Pieri et Talamoni fixés sur leur sort

le 20 mai 2005 à 07h00 , mis à jour le 20 mai 2005 à 13h40

Le jugement du tribunal correctionnel de Paris dans le procès des nationalistes corses Charles Pieri et Jean-Guy Talamoni est attendu dans quelques minutes. Sur l'île, les nationalistes appellent à manifester. Le FLNC du 22 octobre a menacé de mener des "actions spectaculaires".

charles pieri © INTERNE

Quel sort la justice réserve-t-elle à Charles Pieri et Jean-Guy Talamoni? Réponse dans quelques minutes. Le jugement du tribunal correctionnel de Paris est attendu à partir de 13h30. Considéré comme le véritable chef du FLNC-Union des combattants (FLNC-UC), Pieri était poursuivi aux côtés de 22 personnes, parmi lesquelles nombre d'amis et membres de sa famille, pour des malversations visant à financer son mouvement, son train de vie et celui de ses proches. Parmi ses principaux co-prévenus se trouve une autre figure nationaliste de l'île : Jean-Guy Talamoni, président d'Unione naziunale à l'assemblée de Corse. Le parquet a requis à son encontre trois ans d'emprisonnement dont un avec sursis assortis de cinq ans de privation des droits civils, civiques et de famille, sanction qui, si elle était suivie, entraînerait son inéligibilité. Contre Charles Pieri, le parquet avait requis lors de l'audience, du 10 mars au 15 avril dernier, une peine de 10 ans de prison.

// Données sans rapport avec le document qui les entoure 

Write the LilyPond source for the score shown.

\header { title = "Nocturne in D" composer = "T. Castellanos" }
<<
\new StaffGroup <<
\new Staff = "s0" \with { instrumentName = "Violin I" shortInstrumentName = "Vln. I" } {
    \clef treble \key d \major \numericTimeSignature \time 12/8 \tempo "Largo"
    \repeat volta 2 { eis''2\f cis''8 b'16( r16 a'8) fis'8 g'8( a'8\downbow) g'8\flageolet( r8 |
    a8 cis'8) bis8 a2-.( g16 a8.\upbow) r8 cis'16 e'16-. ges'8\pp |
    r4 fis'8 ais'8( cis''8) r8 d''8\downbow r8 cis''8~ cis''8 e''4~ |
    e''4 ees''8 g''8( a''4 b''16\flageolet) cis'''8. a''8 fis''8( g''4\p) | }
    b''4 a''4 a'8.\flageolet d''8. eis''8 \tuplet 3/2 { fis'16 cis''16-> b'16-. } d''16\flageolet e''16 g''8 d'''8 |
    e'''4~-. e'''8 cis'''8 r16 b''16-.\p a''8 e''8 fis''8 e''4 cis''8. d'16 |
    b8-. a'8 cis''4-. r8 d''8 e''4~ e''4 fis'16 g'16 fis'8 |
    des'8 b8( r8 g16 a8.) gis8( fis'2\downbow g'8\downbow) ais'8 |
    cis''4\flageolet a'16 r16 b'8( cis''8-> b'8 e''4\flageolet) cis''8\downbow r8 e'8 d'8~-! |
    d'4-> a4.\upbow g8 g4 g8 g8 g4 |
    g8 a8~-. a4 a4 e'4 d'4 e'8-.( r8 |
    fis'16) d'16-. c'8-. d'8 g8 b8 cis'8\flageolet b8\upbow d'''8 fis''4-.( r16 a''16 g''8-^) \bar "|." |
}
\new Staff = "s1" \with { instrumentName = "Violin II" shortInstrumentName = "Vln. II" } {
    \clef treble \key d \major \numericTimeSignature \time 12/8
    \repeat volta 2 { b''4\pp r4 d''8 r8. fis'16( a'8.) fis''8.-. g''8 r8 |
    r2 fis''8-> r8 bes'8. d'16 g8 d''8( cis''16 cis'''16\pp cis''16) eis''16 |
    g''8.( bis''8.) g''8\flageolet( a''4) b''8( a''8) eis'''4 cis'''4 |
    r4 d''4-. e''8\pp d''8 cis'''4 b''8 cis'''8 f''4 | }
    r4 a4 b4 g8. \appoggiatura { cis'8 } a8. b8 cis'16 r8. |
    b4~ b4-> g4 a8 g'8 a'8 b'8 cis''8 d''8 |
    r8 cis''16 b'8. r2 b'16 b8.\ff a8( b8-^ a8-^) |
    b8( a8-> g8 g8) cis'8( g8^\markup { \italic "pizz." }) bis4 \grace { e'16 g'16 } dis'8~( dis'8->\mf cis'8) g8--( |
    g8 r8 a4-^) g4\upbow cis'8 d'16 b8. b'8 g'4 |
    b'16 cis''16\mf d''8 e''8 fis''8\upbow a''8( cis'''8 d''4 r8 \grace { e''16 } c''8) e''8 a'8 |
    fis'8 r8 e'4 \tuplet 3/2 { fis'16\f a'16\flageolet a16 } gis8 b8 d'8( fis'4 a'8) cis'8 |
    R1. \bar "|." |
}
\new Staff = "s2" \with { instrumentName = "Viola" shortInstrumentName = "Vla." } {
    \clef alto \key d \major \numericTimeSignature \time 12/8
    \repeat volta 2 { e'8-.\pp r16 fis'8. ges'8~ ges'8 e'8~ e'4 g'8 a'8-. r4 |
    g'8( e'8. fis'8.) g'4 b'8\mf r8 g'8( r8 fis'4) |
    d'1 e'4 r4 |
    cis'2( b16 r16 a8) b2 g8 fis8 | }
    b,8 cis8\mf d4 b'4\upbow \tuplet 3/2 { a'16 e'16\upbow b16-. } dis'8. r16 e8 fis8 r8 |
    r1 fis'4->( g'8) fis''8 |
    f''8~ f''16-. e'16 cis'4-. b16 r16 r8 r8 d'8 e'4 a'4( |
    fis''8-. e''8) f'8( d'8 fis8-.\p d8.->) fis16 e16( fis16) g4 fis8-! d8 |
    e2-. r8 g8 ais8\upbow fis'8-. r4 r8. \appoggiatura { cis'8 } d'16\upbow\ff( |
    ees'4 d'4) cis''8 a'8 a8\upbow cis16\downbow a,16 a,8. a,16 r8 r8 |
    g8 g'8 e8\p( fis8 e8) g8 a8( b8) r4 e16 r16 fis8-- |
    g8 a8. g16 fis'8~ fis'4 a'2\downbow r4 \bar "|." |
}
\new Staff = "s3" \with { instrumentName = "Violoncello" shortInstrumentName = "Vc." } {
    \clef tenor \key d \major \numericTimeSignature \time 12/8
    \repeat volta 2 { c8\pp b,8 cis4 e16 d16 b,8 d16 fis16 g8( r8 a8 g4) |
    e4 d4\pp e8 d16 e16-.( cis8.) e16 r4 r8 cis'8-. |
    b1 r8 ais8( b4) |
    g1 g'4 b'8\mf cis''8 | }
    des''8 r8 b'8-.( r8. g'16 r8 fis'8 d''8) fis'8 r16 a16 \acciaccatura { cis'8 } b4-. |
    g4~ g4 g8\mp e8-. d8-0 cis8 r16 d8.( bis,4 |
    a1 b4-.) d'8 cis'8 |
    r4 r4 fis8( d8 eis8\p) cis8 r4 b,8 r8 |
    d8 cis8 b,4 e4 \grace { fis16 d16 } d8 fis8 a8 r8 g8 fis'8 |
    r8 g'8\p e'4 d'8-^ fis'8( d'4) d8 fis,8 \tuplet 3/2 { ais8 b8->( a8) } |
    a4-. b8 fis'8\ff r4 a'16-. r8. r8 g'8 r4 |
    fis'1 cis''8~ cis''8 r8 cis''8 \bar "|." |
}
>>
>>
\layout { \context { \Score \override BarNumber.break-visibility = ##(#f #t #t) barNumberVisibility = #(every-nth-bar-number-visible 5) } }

Regain de tension sur l’île

Les nationalistes corses ont d’ores et déjà appelé à manifester cet après-midi devant le palais de justice de Bastia pour protester contre le jugement. Unione Naziunale, le groupe des huit élus nationalistes à l'Assemblée de Corse, a appelé à manifester dès 13h00. Le Comité Anti-Répression (CAR), association de défense des détenus nationalistes, a également appelé à manifester.

Pour sa part, l'un des principaux mouvements clandestins en Corse, le FLNC dit "du 22 octobre", a annoncé vendredi "des actions spectaculaires", dans un communiqué authentifié revendiquant "17 actions" parvenu à une radio insulaire quelques heures avant le jugement rendu à Paris dans l'affaire Pieri. Parmi les 17 actions revendiquées figurent notamment des attentats perpétrés le 10 mai contre une annexe du palais de justice de Bastia et le 15 mai contre une annexe du tribunal de grande instance d'Ajaccio, quatre actions commises depuis février contre des locaux de gendarmeries, ainsi qu'un attentat le 11 mars contre la DDE d'Ajaccio qui avait légèrement blessé deux enfants.